Actually using PBC You cant just use higher pressure on one side of membrane. Recently I heared a conference talk, where guy did it by putting two membranes in system - obtained a kind of pseudo-liposome where water pressure between two membranes was higher than outside.
With NAMD you can apply all kinds of custom forces. I am sure you can solve this with TclForces there, but i think the NAMD mailing list if much more appropriate for those questions.
Anyhow, isn't it that diffusion through aquaporins is so fast that it does not need external forces?

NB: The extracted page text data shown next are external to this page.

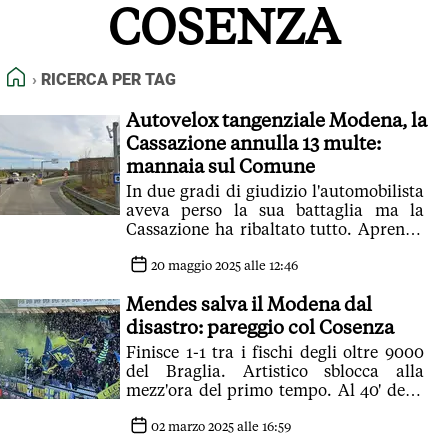
COSENZA
FEED RSS
MAPPA DEL SITO
HOME
RICERCA PER TAG
NORMATIVE DEONTOLOGICHE
TERMINI e CONDIZIONI
Autovelox tangenziale Modena, la
Cassazione annulla 13 multe:
mannaia sul Comune
In due gradi di giudizio l'automobilista
aveva perso la sua battaglia ma la
Cassazione ha ribaltato tutto. Aprendo
una breccia per possibili migliaia di
ricorsi
20 maggio 2025 alle 12:46
Mendes salva il Modena dal
disastro: pareggio col Cosenza
Finisce 1-1 tra i fischi degli oltre 9000
del Braglia. Artistico sblocca alla
mezz'ora del primo tempo. Al 40' della
ripresa il recupero.
02 marzo 2025 alle 16:59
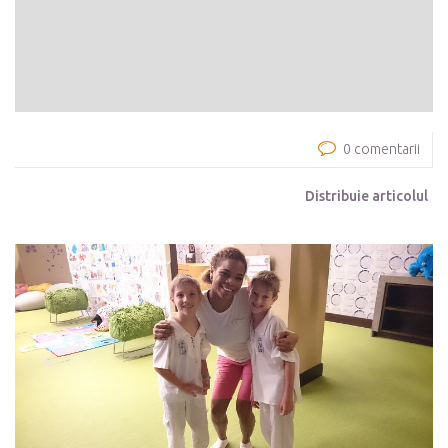
0 comentarii
Distribuie articolul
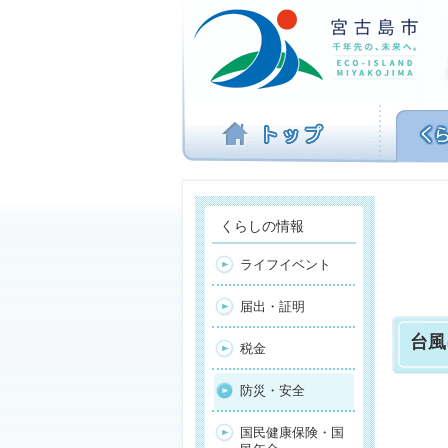
ナ
ビ
ゲ
ー
シ
ョ
ン
を
飛
ば
す
くらしの情報
ライフイベント
届出・証明
台風
税金
防災・安全
国民健康保険・国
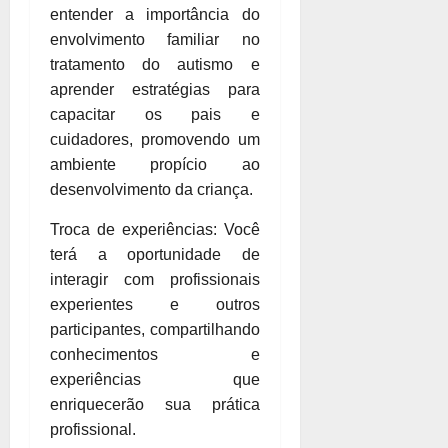
entender a importância do
envolvimento familiar no
tratamento do autismo e
aprender estratégias para
capacitar os pais e
cuidadores, promovendo um
ambiente propício ao
desenvolvimento da criança.
Troca de experiências: Você
terá a oportunidade de
interagir com profissionais
experientes e outros
participantes, compartilhando
conhecimentos e
experiências que
enriquecerão sua prática
profissional.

see http://www.sciencemag.org/content/294/5550/2353.full.pdf
Yes, the suggestion by Jan Majta can work. Create a two-system bilayer (POPC with aquaporin) and DMPC, for instance. Then, apply a pull force between both bilayers, reducing DMPC distance to POPC. The water layer between both bilayers will be slightly higher, probably enough to force water to pass through the aquaporin.
Here You got a paper where a guy created a transmembrane potential with a similar two-layer method. Also You can search for discussion of artifacts happening while applying implicite potencial.
Build your system with AQP embedded in the membrane. Equilibrate as needed. Then use steered molecular dynamics to pull a water molecule through the channel. Once you get it started, water will move through AQP readily. There is no need for a two bilayer system, nor would using one achieve what you are trying to do.